
    Please check in with your local travel clinic or doctor for advice. From my experience, a yellow fever and hepatitis vaccination is a must, while the plethora of others are optional. Our safaris are conducted in low risk malarial areas but for your own peace of mind, we recommend that you take a prophylactic. In areas where you get tsetse flies in East Africa, humans are not the primary disease carries, and contracting Tryps is very rare. There is nothing you can do about these flies except to dress appropriately (keep reading) and to apply mozzie-guard. None of our current safari destinations carry significant amounts of tsetsi flies. The camps do have medicine kits and there is always an evacuation plan. We do however find it practical to always travel through Africa with the following items

  • Immodium (keep this handy when traveling)
  • Buscopan (for tummy cramps)
  • Pain killers (that contain paracetamol and a muscle relaxant)
  • Antihistamine cream and tablets for any allergic reactions
  • Melatonin to help speedy recovery from jetlag
  • Any medicine or ointments that you would normally take at home
  • Mosquito repellent a product called Mosie-guard for areas where Tsetsi Flies occur (manufactured in the UK and Deet does not work)
  • Tweezers for any thorns or splinters
  • Re-hydrant sachets (very important)
  • Disinfectant or antibiotic cream (just for nicks, cuts or grazes)
  • Plasters (to cover nicks, cuts or grazes)
  • We advise that you drink bottled water, which is always available in camps whilst travelling with us. It is quite safe to eat fresh produce.

    Both East and much of Southern Africa was a British colony and as such, you can expect that type of cuisine. The breakfasts usually consist of cereals and a hot English breakfast. Lunches are usually light with a variety of salads and a meat option. Dinners are mostly traditional English style affairs usually with a soup starter and freshly baked camp bread. The main course will usually be roast meat, with vegetables. Dessert is usually a simple affair consisting of fruit or a baked pudding. You will not go hungry!

    The reality is that on any scheduled charters in Africa, there will be luggage restrictions. Short of chartering your own flight (which we can do), our advice is to bring only the essential camera equipment. C4 always caters for extra weight on the small plane flights that run throughout Africa. Depending on the safari you book, we will be able to advise you on exact weight restrictions for these small flights. We unfortunately do not have any power over scheduled flights. We do have good information about "packing for airline travel" that we send out to you before you travel to Africa.

| Saved entries |
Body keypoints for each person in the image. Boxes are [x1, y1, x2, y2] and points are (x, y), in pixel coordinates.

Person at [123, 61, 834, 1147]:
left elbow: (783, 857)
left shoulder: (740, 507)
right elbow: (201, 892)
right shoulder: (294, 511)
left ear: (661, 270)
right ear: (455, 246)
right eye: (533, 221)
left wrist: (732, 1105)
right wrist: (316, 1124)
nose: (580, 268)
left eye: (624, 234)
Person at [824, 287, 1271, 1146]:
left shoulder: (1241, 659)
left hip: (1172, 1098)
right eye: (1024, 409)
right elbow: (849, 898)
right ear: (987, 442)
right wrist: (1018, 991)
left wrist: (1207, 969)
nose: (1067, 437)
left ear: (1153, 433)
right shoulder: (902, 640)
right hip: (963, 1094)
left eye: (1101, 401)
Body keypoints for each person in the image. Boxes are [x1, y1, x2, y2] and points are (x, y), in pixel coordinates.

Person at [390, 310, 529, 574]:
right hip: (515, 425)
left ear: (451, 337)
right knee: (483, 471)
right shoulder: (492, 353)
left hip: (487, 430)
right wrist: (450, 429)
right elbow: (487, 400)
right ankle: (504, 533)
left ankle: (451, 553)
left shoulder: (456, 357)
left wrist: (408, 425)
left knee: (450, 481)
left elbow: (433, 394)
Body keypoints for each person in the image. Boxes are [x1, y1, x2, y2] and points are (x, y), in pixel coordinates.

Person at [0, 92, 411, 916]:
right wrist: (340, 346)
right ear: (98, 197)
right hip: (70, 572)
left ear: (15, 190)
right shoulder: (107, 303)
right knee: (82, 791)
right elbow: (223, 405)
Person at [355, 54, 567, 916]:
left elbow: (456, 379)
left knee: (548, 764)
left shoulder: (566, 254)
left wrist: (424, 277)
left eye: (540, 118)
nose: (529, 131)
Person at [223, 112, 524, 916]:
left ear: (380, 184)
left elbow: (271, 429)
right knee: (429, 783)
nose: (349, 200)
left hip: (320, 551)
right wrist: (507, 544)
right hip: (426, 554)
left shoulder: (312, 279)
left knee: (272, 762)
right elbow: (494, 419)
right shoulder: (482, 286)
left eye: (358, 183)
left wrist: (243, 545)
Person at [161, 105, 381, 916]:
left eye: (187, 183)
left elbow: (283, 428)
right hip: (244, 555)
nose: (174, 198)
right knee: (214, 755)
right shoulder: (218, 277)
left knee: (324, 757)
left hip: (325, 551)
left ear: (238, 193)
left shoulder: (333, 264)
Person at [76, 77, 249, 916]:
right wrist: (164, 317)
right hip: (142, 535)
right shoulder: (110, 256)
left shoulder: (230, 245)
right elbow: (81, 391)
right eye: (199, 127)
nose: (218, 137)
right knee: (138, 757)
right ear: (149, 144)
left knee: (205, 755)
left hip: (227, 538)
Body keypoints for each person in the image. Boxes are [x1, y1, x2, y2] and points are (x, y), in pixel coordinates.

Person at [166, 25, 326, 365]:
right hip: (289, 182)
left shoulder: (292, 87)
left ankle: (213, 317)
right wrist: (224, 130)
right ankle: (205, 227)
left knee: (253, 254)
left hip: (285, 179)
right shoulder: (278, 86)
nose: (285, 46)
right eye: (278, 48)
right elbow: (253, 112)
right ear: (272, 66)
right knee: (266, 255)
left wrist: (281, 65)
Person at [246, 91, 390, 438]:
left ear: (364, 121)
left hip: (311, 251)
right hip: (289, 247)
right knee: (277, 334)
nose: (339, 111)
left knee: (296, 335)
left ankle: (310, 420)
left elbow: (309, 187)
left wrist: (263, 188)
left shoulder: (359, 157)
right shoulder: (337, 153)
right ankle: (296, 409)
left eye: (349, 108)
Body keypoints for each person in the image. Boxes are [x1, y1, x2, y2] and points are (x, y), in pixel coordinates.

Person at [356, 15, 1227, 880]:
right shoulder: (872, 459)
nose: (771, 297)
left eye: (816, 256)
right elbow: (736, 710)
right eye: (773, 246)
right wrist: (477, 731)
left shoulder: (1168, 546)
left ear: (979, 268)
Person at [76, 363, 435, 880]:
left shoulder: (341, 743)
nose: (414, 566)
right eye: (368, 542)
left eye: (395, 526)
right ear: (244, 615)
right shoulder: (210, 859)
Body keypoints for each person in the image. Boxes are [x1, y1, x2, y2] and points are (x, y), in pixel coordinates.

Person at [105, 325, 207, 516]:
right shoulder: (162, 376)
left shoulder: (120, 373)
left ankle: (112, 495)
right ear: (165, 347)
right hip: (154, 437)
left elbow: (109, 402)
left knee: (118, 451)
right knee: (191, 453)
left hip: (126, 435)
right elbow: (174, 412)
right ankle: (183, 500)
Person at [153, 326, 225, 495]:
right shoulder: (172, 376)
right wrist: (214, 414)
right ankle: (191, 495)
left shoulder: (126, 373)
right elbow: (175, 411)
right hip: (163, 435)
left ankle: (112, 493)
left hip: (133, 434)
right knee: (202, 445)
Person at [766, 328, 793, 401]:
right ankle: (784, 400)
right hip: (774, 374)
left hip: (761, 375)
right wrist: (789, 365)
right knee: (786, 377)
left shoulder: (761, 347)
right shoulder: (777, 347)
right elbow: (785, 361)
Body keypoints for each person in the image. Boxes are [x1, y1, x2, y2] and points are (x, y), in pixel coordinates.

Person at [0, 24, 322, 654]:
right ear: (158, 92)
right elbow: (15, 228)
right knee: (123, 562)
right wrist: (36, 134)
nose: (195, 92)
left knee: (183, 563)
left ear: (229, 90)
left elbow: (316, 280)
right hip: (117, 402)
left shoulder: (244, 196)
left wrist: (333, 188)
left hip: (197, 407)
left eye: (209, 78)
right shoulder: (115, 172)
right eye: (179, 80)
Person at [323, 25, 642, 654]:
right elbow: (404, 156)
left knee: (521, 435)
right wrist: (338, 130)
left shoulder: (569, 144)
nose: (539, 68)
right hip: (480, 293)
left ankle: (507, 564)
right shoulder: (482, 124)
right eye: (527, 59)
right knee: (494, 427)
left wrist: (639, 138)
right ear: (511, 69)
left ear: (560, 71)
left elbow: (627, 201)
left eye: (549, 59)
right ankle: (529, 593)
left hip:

| EXERCISE REQUIREMENTS |
1: Return the part of the safari advice text starting with "Please check in" and going on through "handy when traveling)".
2: For each statement, answer yes or no according to the safari advice text, and quote the words that decide it: (a) A yellow fever vaccination is a must. (b) Deet works against tsetse flies. (c) Lunches are usually heavy meals.
These lines have no connection to the safari advice text.

| TASK RESPONSES |
1:
Please check in with your local travel clinic or doctor for advice. From my experience, a yellow fever and hepatitis vaccination is a must, while the plethora of others are optional. Our safaris are conducted in low risk malarial areas but for your own peace of mind, we recommend that you take a prophylactic. In areas where you get tsetse flies in East Africa, humans are not the primary disease carries, and contracting Tryps is very rare. There is nothing you can do about these flies except to dress appropriately (keep reading) and to apply mozzie-guard. None of our current safari destinations carry significant amounts of tsetsi flies. The camps do have medicine kits and there is always an evacuation plan. We do however find it practical to always travel through Africa with the following items

  • Immodium (keep this handy when traveling)

2:
(a) Yes: "a yellow fever and hepatitis vaccination is a must"
(b) No: "Deet does not work"
(c) No: "Lunches are usually light with a variety of salads and a meat option."